Sunday 14 January 2018

Light at the end of tunnel (The scope of faith).

"He raises the needy out of Affliction" Psalm 107:41.
"So Abraham called the the name of the place, 'the Lord will provide'" Genesis 22:14.

Sometimes, I find, reading books about theology can be as much about recognizing what has been missed as what had been said, which can be good, because it allows you to don your thinking cap and go deeper!
That was certainly the case this morning, when reading a book on the manner of paradox we can often find in life and faith.

The author decided to use the story of Abraham's offering of Isaac as an opening instance of the kind of troubles we can often face, for example, when something tragic and apparently unjust happens in our lives. The story of a man being required to sacrifice his only child to show obedience to God seems bluntly wicked and capricious today (as various secular writers have contended), so what are we to make of this, and, perhaps more to the point, does this story really comfort or aid people who are about to know the manner of sorrow the author raises in the opening of the book - to be those bereaved and suffer loss?

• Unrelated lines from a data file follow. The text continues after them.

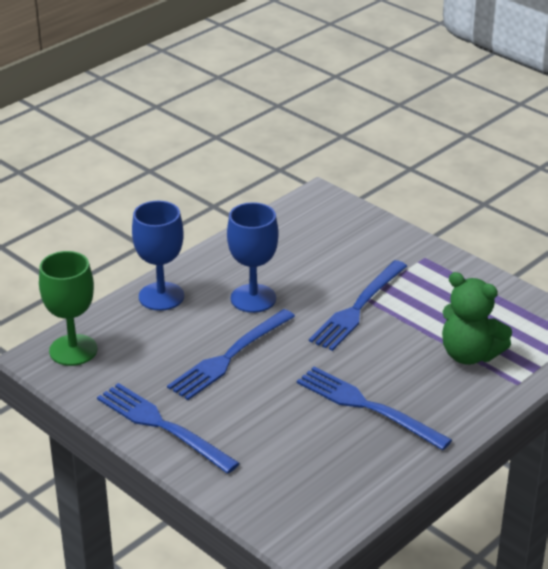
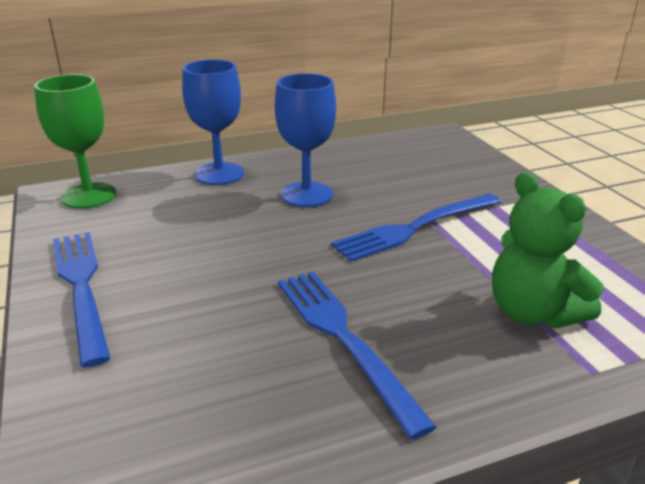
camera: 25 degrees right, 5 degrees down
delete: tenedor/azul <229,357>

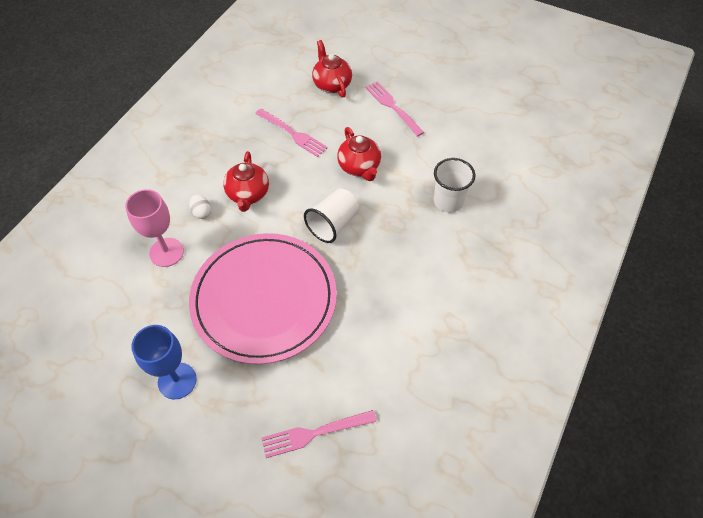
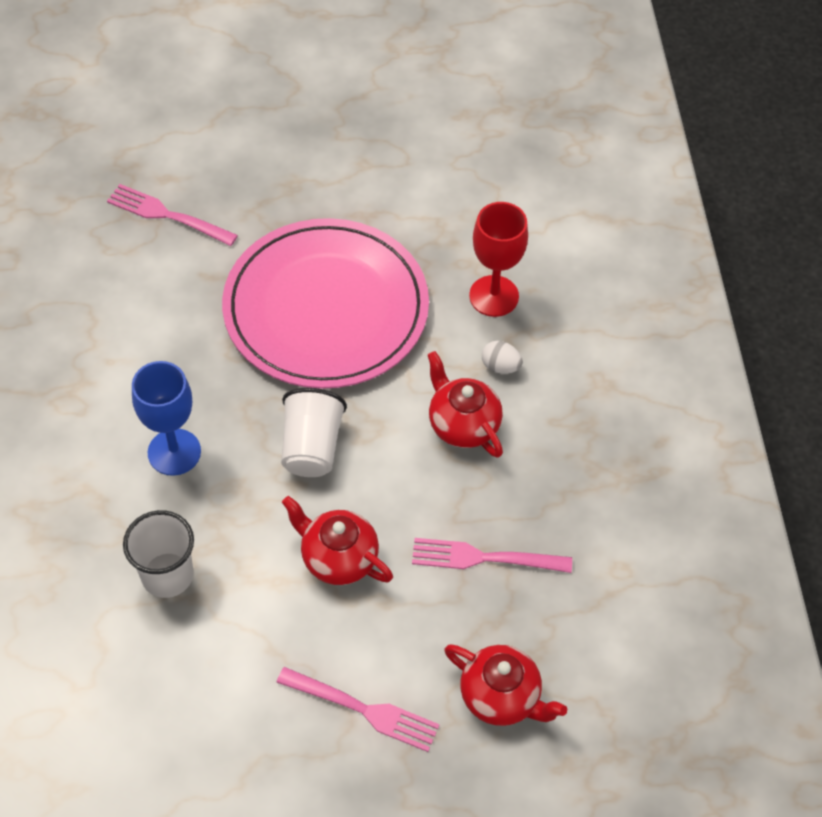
camera: 145 degrees right, 0 degrees up
move: copa/azul <177,381> to <174,452>
recolor: copa/rosa <166,252> to copa/rojo <494,296>
rotate: tenedor/rosa <314,433> = <167,215> 105 degrees counterclockwise

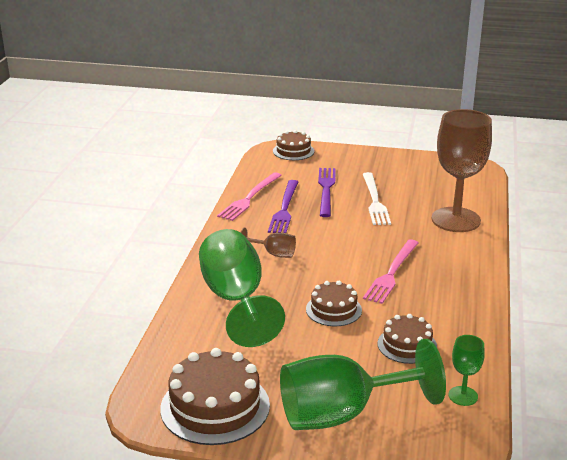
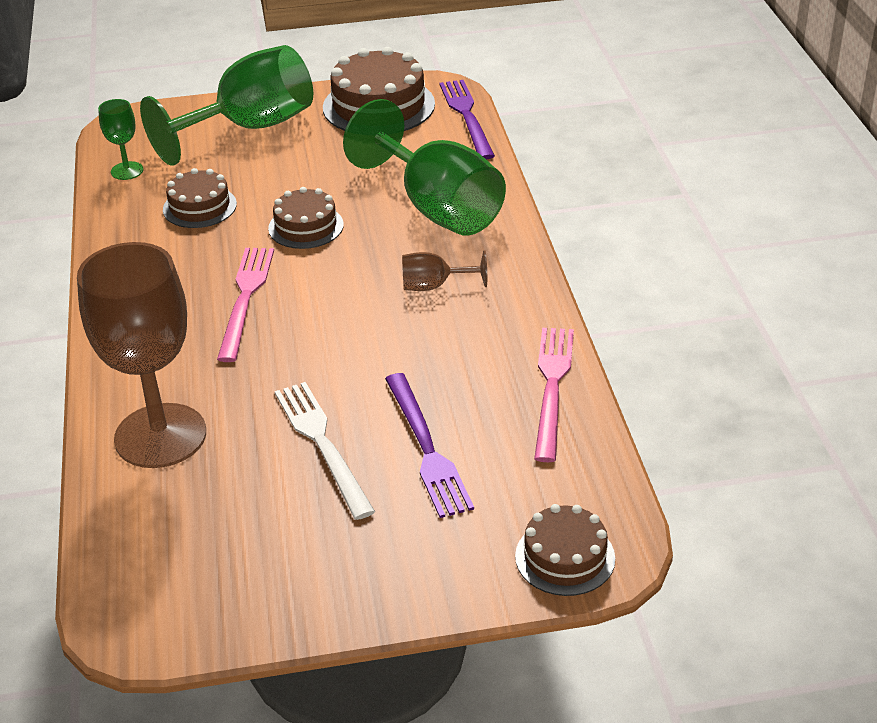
camera: 160 degrees right, 10 degrees up
move: tenedor/morado <284,209> to <466,116>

The tome I was reading notes how the story in Genesis started - with a couple who had no future (no children) - and how miraculously, after many years, that changes - with the birth of Isaac, and how God stays Abraham's hand in the sacrifice story due to the Lord providing another sacrifice in the form of a ram caught in a thicket. It touches on how this incident is one in several moments when God is working in the life of these people to deepen His intent in them of truly knowing Him, and makes reference to Abraham's key confession in the midst of this particular event (Genesis 22:8) which tells us something vital about his faith, but I couldn't help wondering by this point where the initial question raised in this book - of aiding people in the midst of their (probable) great loss - had gone. How did this relate to the actual tragic death of  someone, probably amidst great suffering, especially where no apparent faith was present?

I understand the aim of the book is to speak about how God often is most clearly seen and understood in the most difficult of moments - that was certainly true for Abraham - but this is surely contingent on the fact that here was a man who had seen God in all manner of prior events and conversations, so that when the sacrificial incident occurs, Abraham understands that this is an event in which he will truly learn something about the true nature of God's provision for him and his household, hence his confidence is in God's "speaking" to Him through what unfolds.

Abraham and Sarah had shared, like many now do, a deep desire for children, and God promised as He called them to a new location that He would fulfill this longing, but the events which unfold show how God would only do so after it had became totally impossible for this to be achieved by any natural means. What's imperative to understand, then, is our best hopes and goals can only truly be achieved (truly fulfilled) beyond ourselves in the life which comes from another, for it is only that life which can define and establish something credible and worthwhile.

What, then, of those who are encountering trial and trauma without such confidence?

In Psalm 107, the writer begins by speaking of us being redeemed by God's steadfast love via rescue from the 'day of trouble' and being gathered from foreign lands (apt, of course, in the life-story of Abraham). There are those who wandered wastelands (verse 4), those who inhabited darkness (verse 10), those who foolishly wallowed in sin (verse 17), and those in distress in the depths (verse 23). None of these realms, in and of themselves, bring us anything but anguish and pain. The Psalm states that the intention of such times is clear - to bring an end to our own resources (see verses 33 and 34) and ourselves, that these very trails will cause us to faint and cry out (verse 6, verse 13, verse 19, and verse 28). God, in His great mercy, will use such harsh times and dark events to break into our lives if we do so, bringing an underlying mercy whatever the circumstances themselves may produce. Those who endure through the various trails in this psalm do so not because of some inner resolve or stoic character - they cry to God for aid (verses 8, 13, 19 and 28).

The imperative, as Abraham and his son discovered on Mount Moriah, is that we are brought deeper into a fellowship with the one, like the sacrifice on the mountain provided by God, who gives all for us to crush the tyranny of severance and empty existence in our lives. That may indeed mean a traversing of the harsh, unrelenting places so that we can truly learn to trust upon His unfailing care, but far better that than we become those who seek their own solutions to the harsher periods of life.

Abraham travelled long and far with God, and as a result, gained the most precious insight that we can know (John 8:56). May it be the case that all our days, whether times of delight or trouble, will equally open that splendor to us.